Career: Executive Director & CEO, Arizona Tech Investors (Phoenix), 8 years; President & CEO, National Technology Transfer Center (Wheeling, WV), 2 years; President & CEO, Frank Lloyd Wright Foundation (Scottsdale, AZ), 2 years; President & CEO, NetSelector (Minneapolis), 2 years; COO/CFO, Encyclopaedia Britannica (Chicago), 4 years; Private Equity & Corporate Finance Banker, Citibank (Chicago), 6 years.

College: Davenport

Yale gave me the five core tenets of how I have lived my life for the last fifty years.

Though I am not sure Kingman Brewster actually said it at our freshman convocation in Woolsey on our first (rainy) day at Yale, I heard and internalized the phrase, “excellence is expected.” During our years at Yale, we expected it from each other and from our teachers and they from us. Of course, then, as during the subsequent fifty years, I didn’t always accomplish what I set out to do, but this notion of accepting challenges and applying intensity, will, and focus, and expecting it from others, has informed everything that I’ve done.

The origin may have been the blue course catalogue: Yale opened my mind to multitudes of ideas and experiences to learn. I wanted to experience them all. I started out as a biochemistry major. Vincent Scully opened my eyes to western art. I read Chinese literature in translation and studied visual and kinetic art from West Africa. The arc of my life after Yale has followed this notion: experience different subjects, roles, sectors, and domains.

Though the politics and culture of the times were tumultuous, I believed that Yale was steadfast in its commitment to the discovery of the truth and the application of reason. Those commitments acknowledged that there was no simple, conclusive path to truth; that the prisms of different experiences, histories, and perspectives need to be part of that exploration, regardless of the momentary tribal or fashionable pressures that attempt to channel thinking toward approved positions.

While the life of the mind is often solitary, it’s not always so, and the conversion of new insights and ideas into actions requires the collaboration of a community of people. I have been very fortunate. I met the love of my life while we were sophomores (she at Vassar); we celebrate our fiftieth wedding anniversary three months after the reunion. I have friendships that began at Yale that continue to sustain me. My Yale friends are a disparate lot, but each, in his own way, still teaches me. I cherish each one. Learning that “dependency” on others has enabled me to build effective teams in startups and large enterprises, in non-profits, education, and politics.

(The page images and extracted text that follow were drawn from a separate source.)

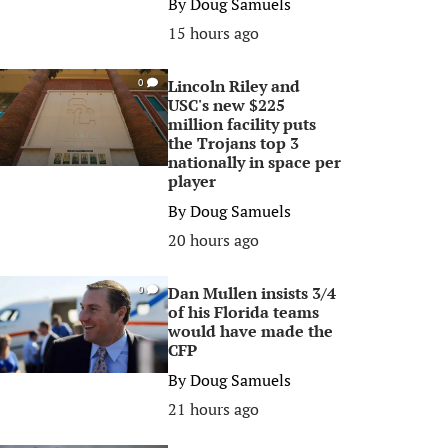
By
Doug Samuels
15 hours ago
Lincoln Riley and
0
USC's new $225
million facility puts
the Trojans top 3
nationally in space per
player
By
Doug Samuels
20 hours ago
Dan Mullen insists 3/4
0
of his Florida teams
would have made the
CFP
By
Doug Samuels
21 hours ago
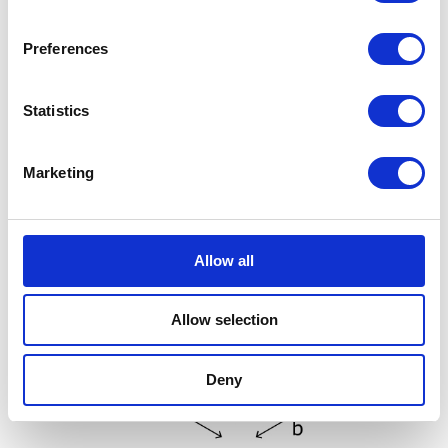
Preferences
Statistics
Marketing
Allow all
Allow selection
Deny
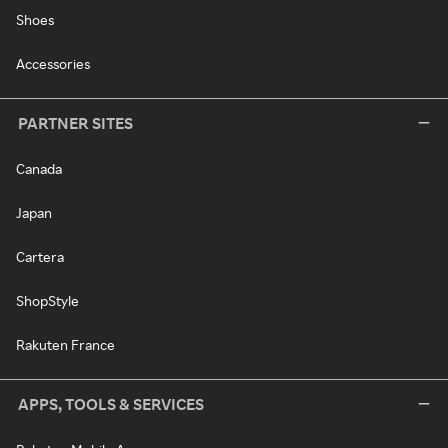
Shoes
Accessories
PARTNER SITES
Canada
Japan
Cartera
ShopStyle
Rakuten France
APPS, TOOLS & SERVICES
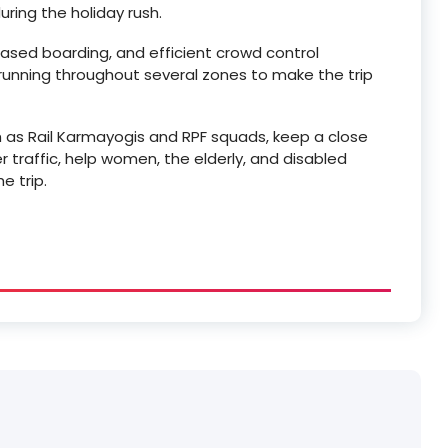
ring the holiday rush.
ased boarding, and efficient crowd control
 running throughout several zones to make the trip
 as Rail Karmayogis and RPF squads, keep a close
 traffic, help women, the elderly, and disabled
e trip.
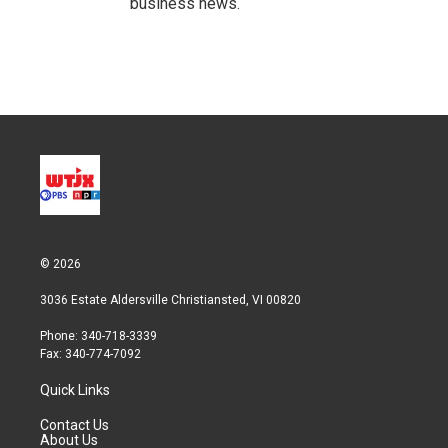
business news.
© 2026
3036 Estate Aldersville Christiansted, VI 00820
Phone: 340-718-3339
Fax: 340-774-7092
Quick Links
Contact Us
About Us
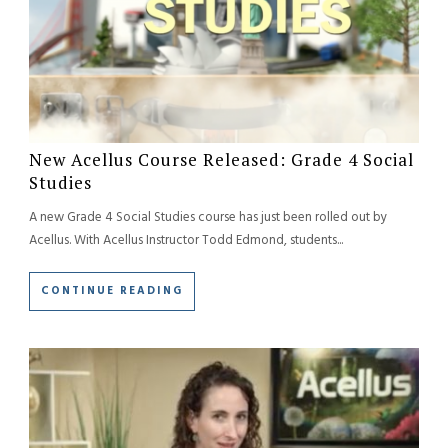
New Acellus Course Released: Grade 4 Social
Studies
A new Grade 4 Social Studies course has just been rolled out by
Acellus. With Acellus Instructor Todd Edmond, students...
CONTINUE READING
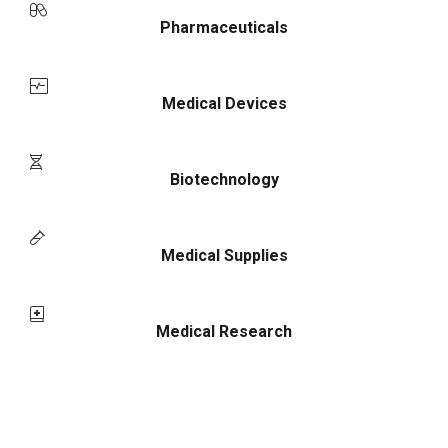
Pharmaceuticals
Medical Devices
Biotechnology
Medical Supplies
Medical Research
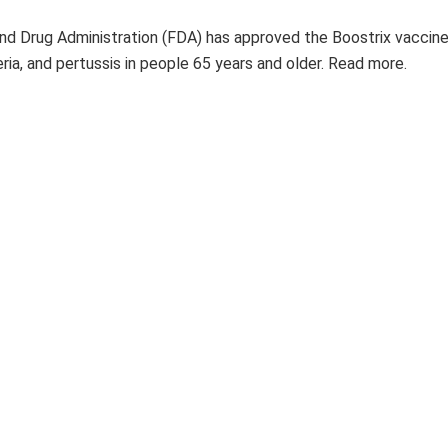
nd Drug Administration (FDA) has approved the Boostrix vaccine
ria, and pertussis in people 65 years and older. Read more.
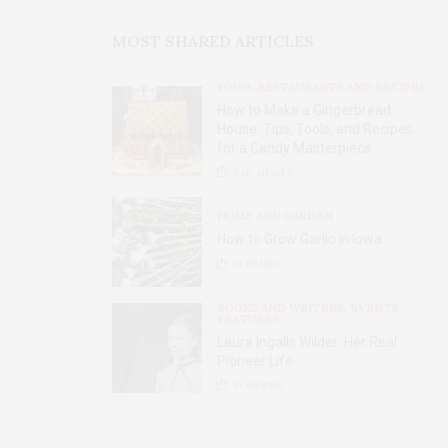
MOST SHARED ARTICLES
FOOD, RESTAURANTS AND RECIPES
How to Make a Gingerbread
House: Tips, Tools, and Recipes
for a Candy Masterpiece
2.8K
SHARES
HOME AND GARDEN
How to Grow Garlic in Iowa
31
SHARES
BOOKS AND WRITERS
,
EVENTS
,
FEATURES
Laura Ingalls Wilder: Her Real
Pioneer Life
51
SHARES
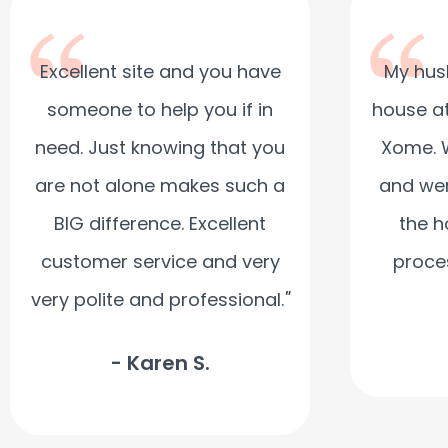
Excellent site and you have
My hus
someone to help you if in
house at
need. Just knowing that you
Xome. 
are not alone makes such a
and wer
BIG difference. Excellent
the h
customer service and very
proce
very polite and professional.
"
- Karen S.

And, finally, while excellence may be expected, achievement is more uncertain. Well-structured scientific experiments fail to deliver useful results. Elections are lost to inferior opponents. The best person or product doesn’t always win. Unfavorable market conditions overwhelm. Stuff happens. Nonetheless, the lesson learned at Yale is that the expectation of excellent performance remains.